Prophylactic Mastectomy
Are more women coming to your practice asking about prophylactic mastectomies since the actress Angelina Jolie went public with her decision to have a bilateral mastectomy? How are you advising those patients?
Even before Ms. Jolie’s announcement, we had been seeing an epidemic of women coming into our clinic and asking to have a prophylactic mastectomy. Everybody still has a fear of getting cancer, and that’s why I’m excited about our research—because we know that having a genetic mutation doesn’t mean that the person will get cancer. A lot of work we are doing gives women more options, including regular MRI surveillance.
We hear about the celebrities having prophylactic mastectomies, but what’s missing in the media reports are stories of regular women who are going about their lives and asking their doctors to help them manage their risk factors. This is where ASCO can come into the discussion and help doctors give women good information regarding their specific risks, so they are not getting their information from the media.
Aggressive Treatment
A study presented at the ASCO Annual Meeting showed that most women 40 or younger diagnosed with breast cancer are choosing mastectomy rather than lumpectomy plus radiation, and most of those choosing mastectomy also elect to have their noncancerous breast removed.3 Why do you think more women are choosing such aggressive treatment?
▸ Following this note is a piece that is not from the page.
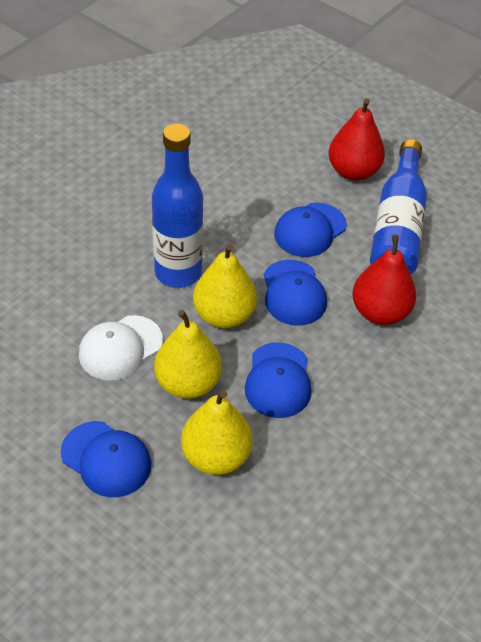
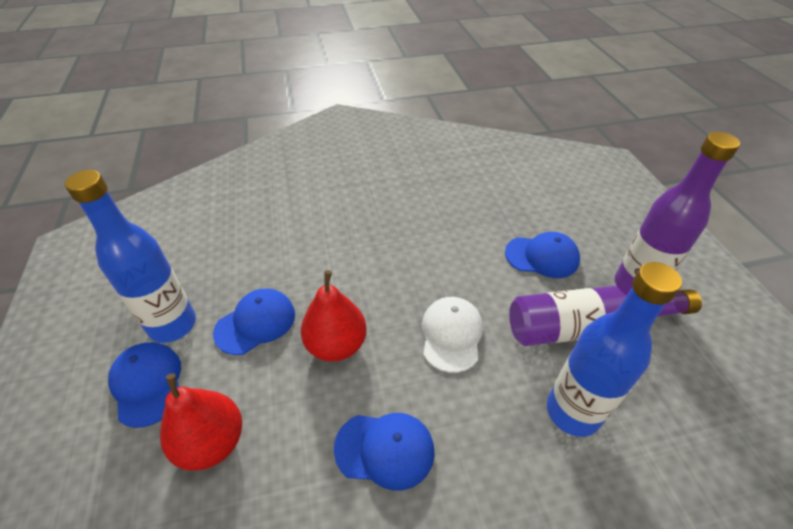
purple bottle: none = 0 -> [509,285,702,346] [615,132,740,288] = 2
yellow pear: [154,310,222,399] [181,390,253,475] [193,244,257,328] = 3 -> none = 0

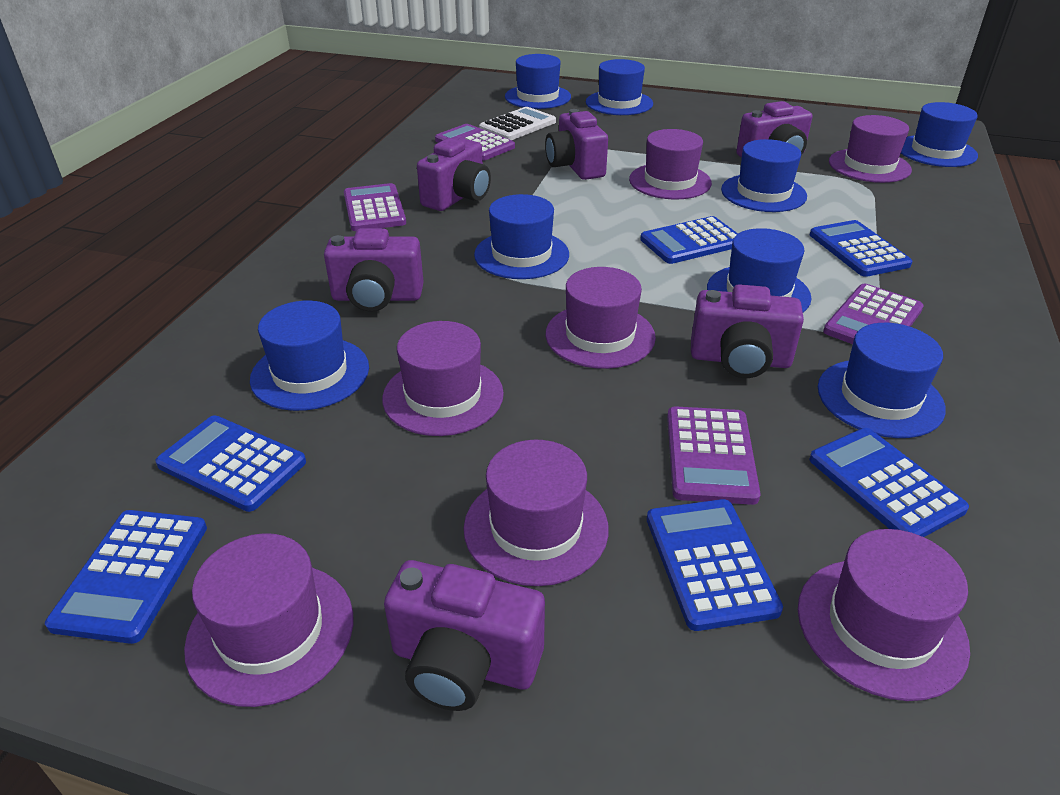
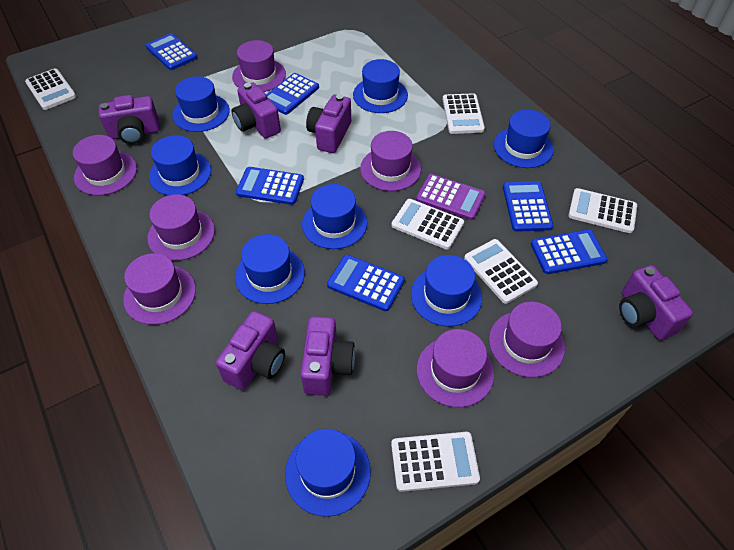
purple calculator: [344,183,406,231] [435,124,515,160] [667,406,761,505] [823,284,924,344] = 4 -> [416,174,486,220] = 1
white calculator: [479,107,556,140] = 1 -> [25,68,76,110] [391,432,480,492] [392,199,464,250] [442,93,485,134] [464,239,538,304] [568,188,637,233] = 6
We have failed in presenting these patients with alternative viewpoints. Women come to my clinic after being told by their oncologist, “If you don’t want to get cancer, why don’t you have both breasts removed?” At our cancer genetics education presentation at the ASCO meeting, we said it is important that we tell these patients they have options and that having a genetic mutation doesn’t mean they will definitely get cancer.
We want women to know about their risk for breast cancer and how to manage that risk. Cancer prevention is going to be increasingly emphasized, because we can’t tell every woman to remove every body part. Let’s give women options and tell them that cancer is curable when picked up early and cancer is preventable. As ASCO members, all of us have to make sure that women get that message.
Supreme Court Decision
What was your reaction to the Supreme Court ruling in June that human genes could not be patented?
It was a victory for genetic justice. And now the price for genetic testing will be less expensive and available to more people. As someone who is interested in health disparities, I feel that the Supreme Court got it right by supporting the most vulnerable of all. People with a genetic burden who need our help should not face unnecessary emotional and financial burden because they can’t afford the genetic test. ■
Disclosure: Dr. Olopade reported no potential conflicts of interest
References
1. Robson ME, Storm CD, Weitzel J, et al: American Society of Clinical Oncology policy statement update: Genetic and genomic testing for cancer susceptibility. J Clin Oncol 28:893-901, 2010.
2. Guindalini RSC, Huang Y-C, Obeid E, et al: Breast cancer surveillance in high-risk women with magnetic resonance imaging every 6 months. 2013 ASCO Annual Meeting. Abstract 1506. Presented June 3, 2013.
3. Rosenberg SM, Sepucha K, Ruddy KJ, et al: Choosing mastectomy over lumpectomy. 2013 ASCO Annual Meeting. Abstract 6507. Presented June 3, 2013.